_TASK DETAILS_
Word-for-word transcription needed. Include every entry below but no pictures.

Photos with camera intrinsics:
————

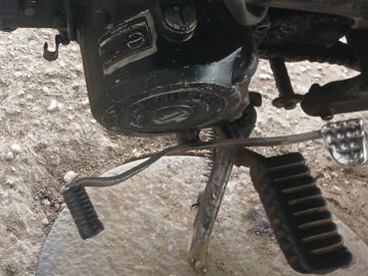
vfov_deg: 31.7
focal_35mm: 45
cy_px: 78
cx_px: 75
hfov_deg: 40.4
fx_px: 478
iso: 160
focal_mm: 3.98
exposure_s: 1/60
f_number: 1.8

————

_REPLY_
vfov_deg: 31.7
focal_35mm: 45
cy_px: 78
cx_px: 75
hfov_deg: 40.4
fx_px: 478
iso: 160
focal_mm: 3.98
exposure_s: 1/60
f_number: 1.8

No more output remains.